The production of blister copper to date has been dominated by use of Pierce-Smith converters. However these converters are progressively falling further behind environmentally acceptable standards for off-gas emissions. In more recent times, technologies such as those developed by Outokumpu and Mitsubishi have been adapted to the production of blister copper. These not only provide an improvement in environmental performance over the Pierce-Smith converters, but also improve the scale of operation and productivity. Still more recent is the proposal of Edwards et al disclosed in U.S. Pat. No. 5,888,270, issued 30 Mar. 1999.
The proposal of Edwards et al utilises what is referred to as a lance based process. More specifically, the process uses a top-submerged injection lancing furnace in which an injection lance is lowered from above a molten bath to submerge a discharge tip at its lower end for injection within the bath. The bath consists of a continuous slag phase, in particular of a calcium ferrite slag, which floats on a continuous molten blister copper phase. Matte and/or concentrate, together with a suitable flux, is added to the slag phase while that phase is agitated by the submerged injection of an oxidizing gas capable of reacting with the matte and/or concentrate to form blister copper.

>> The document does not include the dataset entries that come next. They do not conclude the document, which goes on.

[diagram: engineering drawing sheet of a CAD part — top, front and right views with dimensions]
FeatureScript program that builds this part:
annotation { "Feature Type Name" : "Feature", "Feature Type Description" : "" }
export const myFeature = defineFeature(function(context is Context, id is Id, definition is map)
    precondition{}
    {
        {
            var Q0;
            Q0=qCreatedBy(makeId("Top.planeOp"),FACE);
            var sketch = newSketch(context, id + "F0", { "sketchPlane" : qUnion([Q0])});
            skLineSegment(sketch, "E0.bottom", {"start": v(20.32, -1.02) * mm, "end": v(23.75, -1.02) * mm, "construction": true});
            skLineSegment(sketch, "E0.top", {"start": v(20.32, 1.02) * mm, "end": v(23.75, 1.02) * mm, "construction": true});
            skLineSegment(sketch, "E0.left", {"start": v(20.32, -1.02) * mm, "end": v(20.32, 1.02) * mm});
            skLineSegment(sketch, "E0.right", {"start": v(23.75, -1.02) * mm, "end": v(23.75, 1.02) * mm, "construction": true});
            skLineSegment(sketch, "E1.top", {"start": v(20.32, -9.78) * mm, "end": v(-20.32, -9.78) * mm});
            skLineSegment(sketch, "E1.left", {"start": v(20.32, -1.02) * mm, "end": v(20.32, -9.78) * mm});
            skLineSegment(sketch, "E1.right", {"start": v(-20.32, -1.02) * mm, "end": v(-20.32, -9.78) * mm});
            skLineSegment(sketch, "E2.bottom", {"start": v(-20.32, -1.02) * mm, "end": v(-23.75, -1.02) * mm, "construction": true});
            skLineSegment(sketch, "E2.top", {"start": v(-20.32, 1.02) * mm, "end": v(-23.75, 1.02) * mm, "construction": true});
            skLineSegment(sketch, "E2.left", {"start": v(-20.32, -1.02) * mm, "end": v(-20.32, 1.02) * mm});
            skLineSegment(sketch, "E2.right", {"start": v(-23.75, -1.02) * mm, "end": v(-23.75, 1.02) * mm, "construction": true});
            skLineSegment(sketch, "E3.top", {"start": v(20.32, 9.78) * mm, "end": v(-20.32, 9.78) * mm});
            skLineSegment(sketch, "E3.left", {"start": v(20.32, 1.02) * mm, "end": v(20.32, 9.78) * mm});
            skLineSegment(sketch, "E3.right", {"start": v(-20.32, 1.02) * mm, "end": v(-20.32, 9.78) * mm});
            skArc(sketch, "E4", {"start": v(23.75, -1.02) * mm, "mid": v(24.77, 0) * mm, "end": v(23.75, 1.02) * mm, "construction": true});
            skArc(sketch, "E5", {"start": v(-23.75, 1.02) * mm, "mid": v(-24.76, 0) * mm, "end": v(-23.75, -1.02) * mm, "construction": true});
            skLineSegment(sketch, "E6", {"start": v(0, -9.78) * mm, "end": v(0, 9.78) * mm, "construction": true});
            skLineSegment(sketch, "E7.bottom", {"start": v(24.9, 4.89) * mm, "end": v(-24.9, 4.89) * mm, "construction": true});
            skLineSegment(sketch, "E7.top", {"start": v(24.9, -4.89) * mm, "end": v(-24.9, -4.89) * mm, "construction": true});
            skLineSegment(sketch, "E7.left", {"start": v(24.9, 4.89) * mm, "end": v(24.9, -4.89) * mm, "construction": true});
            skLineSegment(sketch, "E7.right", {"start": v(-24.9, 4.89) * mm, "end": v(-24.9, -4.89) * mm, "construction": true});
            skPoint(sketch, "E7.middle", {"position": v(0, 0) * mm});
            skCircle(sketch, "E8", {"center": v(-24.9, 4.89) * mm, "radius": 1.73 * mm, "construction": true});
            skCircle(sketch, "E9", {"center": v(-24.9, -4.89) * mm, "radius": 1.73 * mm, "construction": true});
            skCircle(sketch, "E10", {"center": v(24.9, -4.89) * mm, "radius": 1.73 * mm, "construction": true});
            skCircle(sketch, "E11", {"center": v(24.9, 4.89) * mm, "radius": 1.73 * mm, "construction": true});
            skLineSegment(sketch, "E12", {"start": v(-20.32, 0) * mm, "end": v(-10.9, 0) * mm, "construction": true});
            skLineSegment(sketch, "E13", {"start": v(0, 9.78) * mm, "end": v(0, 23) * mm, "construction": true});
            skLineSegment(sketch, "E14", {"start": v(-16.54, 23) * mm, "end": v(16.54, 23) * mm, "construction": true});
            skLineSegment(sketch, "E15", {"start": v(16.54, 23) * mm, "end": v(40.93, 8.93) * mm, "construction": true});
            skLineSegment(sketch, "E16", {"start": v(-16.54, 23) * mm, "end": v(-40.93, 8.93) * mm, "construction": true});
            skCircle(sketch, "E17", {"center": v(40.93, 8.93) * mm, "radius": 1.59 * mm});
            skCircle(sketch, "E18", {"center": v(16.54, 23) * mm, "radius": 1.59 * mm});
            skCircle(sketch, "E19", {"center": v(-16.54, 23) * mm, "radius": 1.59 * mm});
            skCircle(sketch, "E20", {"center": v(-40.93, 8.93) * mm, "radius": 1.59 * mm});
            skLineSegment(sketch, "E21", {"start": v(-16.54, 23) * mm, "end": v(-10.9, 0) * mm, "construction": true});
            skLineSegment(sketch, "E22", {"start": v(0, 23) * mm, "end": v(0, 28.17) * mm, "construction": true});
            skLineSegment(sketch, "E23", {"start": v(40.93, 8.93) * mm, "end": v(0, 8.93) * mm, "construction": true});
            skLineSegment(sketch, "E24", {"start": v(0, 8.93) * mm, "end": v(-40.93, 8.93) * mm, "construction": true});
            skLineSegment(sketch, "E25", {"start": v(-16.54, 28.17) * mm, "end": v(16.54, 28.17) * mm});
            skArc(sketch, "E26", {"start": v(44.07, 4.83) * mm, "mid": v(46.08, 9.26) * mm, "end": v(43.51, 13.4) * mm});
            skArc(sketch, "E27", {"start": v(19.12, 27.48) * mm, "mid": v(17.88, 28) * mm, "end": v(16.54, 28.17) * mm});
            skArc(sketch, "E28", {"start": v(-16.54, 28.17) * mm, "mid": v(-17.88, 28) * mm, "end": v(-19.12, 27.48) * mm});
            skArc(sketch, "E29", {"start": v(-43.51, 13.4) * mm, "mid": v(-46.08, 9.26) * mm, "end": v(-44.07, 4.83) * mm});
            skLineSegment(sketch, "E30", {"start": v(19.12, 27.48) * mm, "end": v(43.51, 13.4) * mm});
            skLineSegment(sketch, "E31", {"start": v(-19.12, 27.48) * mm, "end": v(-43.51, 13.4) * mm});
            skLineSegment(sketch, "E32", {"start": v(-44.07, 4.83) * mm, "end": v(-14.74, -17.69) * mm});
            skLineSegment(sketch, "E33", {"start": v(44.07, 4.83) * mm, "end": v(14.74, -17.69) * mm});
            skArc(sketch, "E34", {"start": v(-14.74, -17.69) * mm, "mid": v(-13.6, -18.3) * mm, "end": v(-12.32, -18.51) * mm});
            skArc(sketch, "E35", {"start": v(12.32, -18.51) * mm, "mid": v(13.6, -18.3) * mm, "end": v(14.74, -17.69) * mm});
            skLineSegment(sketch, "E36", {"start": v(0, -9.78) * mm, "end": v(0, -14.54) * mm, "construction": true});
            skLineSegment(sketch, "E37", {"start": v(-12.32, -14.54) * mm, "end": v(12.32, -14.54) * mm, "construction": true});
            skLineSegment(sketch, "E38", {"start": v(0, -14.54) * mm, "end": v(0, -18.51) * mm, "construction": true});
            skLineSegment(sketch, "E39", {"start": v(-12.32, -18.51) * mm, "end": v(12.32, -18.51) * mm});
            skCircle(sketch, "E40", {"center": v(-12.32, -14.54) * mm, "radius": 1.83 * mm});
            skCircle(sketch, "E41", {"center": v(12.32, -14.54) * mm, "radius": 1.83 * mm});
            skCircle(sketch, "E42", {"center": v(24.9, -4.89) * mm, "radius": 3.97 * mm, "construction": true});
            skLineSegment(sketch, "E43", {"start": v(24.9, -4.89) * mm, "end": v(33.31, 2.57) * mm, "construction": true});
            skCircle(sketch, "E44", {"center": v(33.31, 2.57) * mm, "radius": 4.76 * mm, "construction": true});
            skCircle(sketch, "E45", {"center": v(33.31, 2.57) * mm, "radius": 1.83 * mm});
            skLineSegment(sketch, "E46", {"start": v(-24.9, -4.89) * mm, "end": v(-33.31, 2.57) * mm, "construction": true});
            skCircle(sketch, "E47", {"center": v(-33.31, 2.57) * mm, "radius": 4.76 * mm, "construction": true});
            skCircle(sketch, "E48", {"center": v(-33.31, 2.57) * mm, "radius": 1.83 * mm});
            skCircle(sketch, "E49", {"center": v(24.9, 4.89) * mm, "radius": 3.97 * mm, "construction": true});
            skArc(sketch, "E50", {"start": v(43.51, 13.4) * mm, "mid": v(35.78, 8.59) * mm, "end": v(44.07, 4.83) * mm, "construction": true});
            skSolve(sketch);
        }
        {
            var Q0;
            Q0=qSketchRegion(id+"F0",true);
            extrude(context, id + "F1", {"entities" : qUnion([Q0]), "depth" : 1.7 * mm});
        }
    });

The lance tip is located deep within the slag phase to ensure that a substantial proportion of injected oxidizing gas contacts the blister copper phase.
It is suggested in Edwards et al that contact of oxidizing gas with the blister copper oxidises the blister copper and generates copper oxide which floats to an interface between the slag and blister copper phases. It is further suggested that the copper oxide reacts with matte or concentrate which reaches the interface, or alternatively is dissolved or dispersed in the slag to react with the matte or concentrate. It also is contended that the copper oxide assists desulphurisation of the copper and improves the utilization of oxygen by the sulphur with concomitant reduction of the sulphur content of the blister copper and of copper losses to the slag. However, low sulphur blister copper contents are said to be achieved by injecting oxygen directly into the copper layer, as distinct from merely deeply injecting the oxygen in the slag for contacting the copper layer at its interface with the slag layer.
The present invention also relates to a process for producing blister copper by top-submerged injection. However, the process of the invention is directed to a process which obviates the need for a substantial proportion of an oxidizing gas to make contact with the blister copper phase, or for any need for injection into the copper phase through its interface with the continuous slag phase.